■ Lesetext
* * *
Kimbernkriege
Die Kimbernkriege bezeichnen die kriegerischen Auseinandersetzungen zwischen dem Römischen Reich einerseits und den germanischen Stämmen der Kimbern, Teutonen und Ambronen andererseits. Letztere hatten zum Ende des 2. Jahrhunderts v. Chr. ihre nordeuropäischen Siedlungsräume verlassen und waren nach Süden gezogen. Zwischen 113 und 105 v. Chr. brachten sie den Römern ernsthafte Niederlagen bei, bevor sie schließlich 102 und 101 v. Chr. vernichtend geschlagen wurden.
Verlassen der Siedlungsgebiete
[Bearbeiten | Quelltext bearbeiten]Die Kimbern und die Teutonen waren ursprünglich im heutigen Jütland beheimatet. Warum sie um das Jahr 120 v. Chr. diese Siedlungsräume verließen, ist unbekannt. Als Grund sehen die römischen Quellen Umweltveränderungen und daraus resultierende Missernten im Nord-Ostsee-Gebiet.[1] Sie wanderten nach Süden, wobei sich ihnen auch der Stamm der Ambronen anschloss. Auf der Suche nach neuen Siedlungsgebieten, in denen sie sich als Bauern niederlassen konnten, durchzogen sie Schlesien, Böhmen und das heutige Österreich. Bei ihrem Zug trafen sie vermutlich auf andere Stämme, z. B. die keltischen Boier im heutigen Schlesien. Die Wissenschaft geht davon aus, dass es immer wieder zu Kampfhandlungen mit anderen Stämmen gekommen sein muss, über deren Ausgang jedoch nichts überliefert wurde. Der Tross konnte sich durch Anschluss anderer Stämme (Ambronen, Tiguriner, Teile der Helvetier) weiter vergrößern, so die römischen Quellen.
* * *
■ Ausgangsdaten
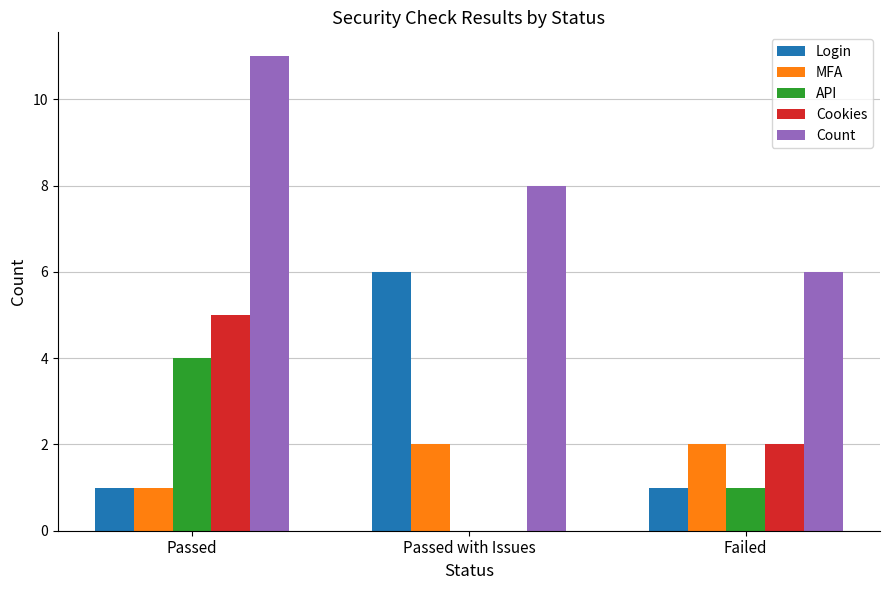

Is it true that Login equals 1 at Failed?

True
* * *
■ Deine Aufgaben
1 - Wo lebten die Kimbern und die Teutonen ursprünglich, laut dem Text über die Kimbernkriege?
2 - Fasse den Absatz aus dem Text über die Kimbernkriege, der mit „Die Kimbernkriege bezeichnen“ beginnt, in einer kurzen Liste zusammen.
3 - Schreib den Text über die Kimbernkriege nach seinem letzten Satz weiter.

■ Antworten je Aufgabe
1 - Im heutigen Jütland.

2 -
- Kimbernkriege: Kriege zwischen dem Römischen Reich und den germanischen Stämmen der Kimbern, Teutonen und Ambronen
- Diese Stämme verließen Ende des 2. Jahrhunderts v. Chr. ihre Siedlungsräume in Nordeuropa und zogen nach Süden.
- Zwischen 113 und 105 v. Chr. fügten sie den Römern schwere Niederlagen zu.
- 102 und 101 v. Chr. wurden sie vernichtend geschlagen.

3 -
Treffen auf die Römer
[Bearbeiten | Quelltext bearbeiten]Noreia – Agen – Arausio – Aquae Sextiae – Vercellae
Im östlichen Alpenraum trafen sie 113 v. Chr. zum ersten Mal auf die Römer. Der Konsul Gnaeus Papirius Carbo rückte mit zwei Legionen mit je 6000 Mann in das verbündete Noricum vor. Dort empfing er Boten der Germanen, welche sich friedfertig gaben. Carbo gab ihnen zwei Führer mit, die bei der Suche nach einem neuen geeigneten Siedlungsland helfen sollten. Tatsächlich sollten die Führer den Germanentreck in einen Hinterhalt locken. In der Schlacht bei Noreia schlugen die zahlenmäßig überlegenen Kimbern und Teutonen jedoch das römische Heer. Ein aufkommendes Gewitter verhinderte eine vollständige Vernichtung der römischen Legionen. Danach zogen die Germanen jedoch nicht nach Italien, sondern nach Gallien weiter.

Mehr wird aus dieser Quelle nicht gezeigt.